The accidental (or deliberate) exposure of sensitive data on Amazon S3 is one of those deceptively complex issues. On the surface it seems entirely simple to avoid, yet despite wide awareness we see a constant stream of public exposures and embarrassments, combined with a healthy dollop of misunderstanding and victim blaming.
Personally I’m as guilty as anyone else for underestimating the problem. When it first started cropping up in the news I assumed it was more-often the result of carelessness. Initially it seemed this was also Amazon’s response; as the company applied a series of iterative enhancements that could be incredibly effective, but still failed to stem the tide. But as we continue to see exposures we also continue to understand the subtle complexities that complicate their elimination.
We will describe how S3 becomes such a big security issue and why management is complex. In the following post we focus on how to reduce the risk of an exposure, and what to expect in the coming months as Amazon tackles the problem more directly. For future posts we will go deeper into the technical aspects, recommend remediation options, and release some sample code to help jump start your defensive efforts.
What’s going on with Amazon S3 security?
Launched in 2006, Amazon Web Services Simple Storage Service (S3) is one of Amazon’s oldest cloud services and is deeply embedded throughout the Internet. Over the past year or so a series of public exposures and disclosures have revealed large amounts of sensitive data stored in S3. The vast majority of disclosures appear accidental, but despite wide recognition of the problem and multiple techniques to identify and secure the data the exposures continue.
Amazon S3 has not been hacked or compromised; every exposure can be traced back to a misconfiguration.
So S3 is secure?
Yes. S3 is extremely secure. Everything is private by default and can only become public if you open it up. If anyone tells you S3 was “hacked” they likely don’t know what they are talking about. Amazon has one of the best security teams in the business, hires a roving list of top-tier penetration testers, and considers AWS security a top 2 priority. In my nearly 10 years experience on AWS I’ve seen nothing to indicate otherwise.
Then why are there so many S3 data exposures?
S3 is a file storage and sharing service. It consists of buckets, which are the top-level storage container. All buckets are potentially internet accessible and have a URL associated with them, even when they are private. For example, disruptops.s3.amazonaws.com. That URL only allows access if you open up security rules to make it public. Buckets hold the actual objects (files) and also support directories.
S3 serves a lot of different purposes, and over the 12 years it’s been around has added multiple mechanisms for hosting and sharing files. S3 can even host entire dynamic websites without needing a server. It’s the complex interplay of these options that results in public exposures. Until very recently you had to know to check five or so options to determine if a bucket was actually public, and even an expert could miss certain edge cases.
S3 buckets and objects start out completely secure, and only become public as the rules are changed to allow external access. This is common as it is used for things like hosting web pages or data sets for applications. Ideally dev and ops only open up granular access, but based on our assessment experience it’s also pretty common for them to open things up too wide without realizing the consequences.
Why allow S3 use at all?
S3 is WAY more secure than nearly any other place you keep your files. It’s also a powerful enabler of applications and web services, and if you use AWS at all it is likely already deeply embedded into your technologies and processes.

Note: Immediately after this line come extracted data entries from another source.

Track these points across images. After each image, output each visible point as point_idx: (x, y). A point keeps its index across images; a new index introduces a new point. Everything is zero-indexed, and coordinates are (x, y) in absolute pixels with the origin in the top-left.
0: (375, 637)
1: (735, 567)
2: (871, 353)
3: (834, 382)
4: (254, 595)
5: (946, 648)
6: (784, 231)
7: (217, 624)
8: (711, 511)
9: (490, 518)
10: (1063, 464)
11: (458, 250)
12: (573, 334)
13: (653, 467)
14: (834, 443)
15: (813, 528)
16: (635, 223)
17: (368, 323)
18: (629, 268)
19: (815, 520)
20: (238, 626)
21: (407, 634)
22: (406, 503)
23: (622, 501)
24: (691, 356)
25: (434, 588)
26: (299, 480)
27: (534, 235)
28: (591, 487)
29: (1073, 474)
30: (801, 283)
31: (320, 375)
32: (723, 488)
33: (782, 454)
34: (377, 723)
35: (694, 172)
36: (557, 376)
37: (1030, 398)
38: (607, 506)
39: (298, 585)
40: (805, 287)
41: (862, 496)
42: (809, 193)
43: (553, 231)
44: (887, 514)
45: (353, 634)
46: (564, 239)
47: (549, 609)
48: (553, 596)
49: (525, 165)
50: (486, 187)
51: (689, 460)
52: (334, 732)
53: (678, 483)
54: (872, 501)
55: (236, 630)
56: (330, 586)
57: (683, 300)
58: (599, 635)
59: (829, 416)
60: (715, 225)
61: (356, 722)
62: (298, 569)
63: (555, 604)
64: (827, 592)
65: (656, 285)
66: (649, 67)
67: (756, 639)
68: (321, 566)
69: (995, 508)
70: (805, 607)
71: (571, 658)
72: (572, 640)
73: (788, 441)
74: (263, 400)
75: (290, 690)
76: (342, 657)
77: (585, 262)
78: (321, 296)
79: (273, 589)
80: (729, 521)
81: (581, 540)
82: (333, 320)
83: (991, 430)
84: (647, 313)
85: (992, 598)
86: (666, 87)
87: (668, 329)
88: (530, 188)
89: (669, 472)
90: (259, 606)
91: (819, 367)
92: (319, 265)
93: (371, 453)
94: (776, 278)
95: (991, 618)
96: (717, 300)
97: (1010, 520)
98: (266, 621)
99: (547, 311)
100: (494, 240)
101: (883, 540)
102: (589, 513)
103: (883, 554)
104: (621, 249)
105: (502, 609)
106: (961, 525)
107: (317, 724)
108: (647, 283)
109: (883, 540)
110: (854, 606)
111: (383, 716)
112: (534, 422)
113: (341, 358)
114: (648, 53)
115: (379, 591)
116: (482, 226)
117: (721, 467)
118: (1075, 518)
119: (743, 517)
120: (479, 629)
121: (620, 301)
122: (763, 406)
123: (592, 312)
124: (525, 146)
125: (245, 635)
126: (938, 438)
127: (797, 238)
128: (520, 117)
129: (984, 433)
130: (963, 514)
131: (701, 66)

Amazon’s S3 security itself has no known breaches!
It is a tool. You just need to know how to use it safely, and by default data in S3 is secure. The problem is that data is then opened up and potentially becomes public as it is used within and outside the organization, most often due to misconfiguration.
If you block S3, the odds are you’ll create more problems than you create by forcing users and developers to use less inherently-secure options.
How do S3 buckets even possibly become public?
As mentioned, S3 is designed for storing and sharing data. Heck, it was the backbone for all of Dropbox until recently. The ability to share any data in S3 is a core feature of S3. Every bucket and object has an Internet routable URL, even when it is private (access is just denied on private objects).
S3 supports a bunch of different mechanisms to manage sharing and support all the different ways it can be used. These mechanisms can apply at either the bucket or the object level, and policies can govern use within AWS and with the Internet at large. We will review the mechanisms in our next post, but the two main ones are:
- Access Control Lists (Bucket ACLs). This is the first place people go to make content public, and it’s as simple as clicking “Everyone” for read and/or write access.
- Bucket Policies. ACLs aren’t very granular, so AWS added bucket policies which allow you to restrict access only to approved IP addresses, or add other kinds of conditionals.
Thus you could have an ACL that denies public access, but a bucket policy that allows it (via an IP-based rule). Someone looking at the console or the ACLs via command line or API could see one, but miss the other.
This is a pretty big simplification and only one example. Depending on how you like to count things there can be up to 7 different places you set S3 rules, all of which affect each other. Amazon tends to always drop to default deny, but there are still plenty of ways to misconfigure things.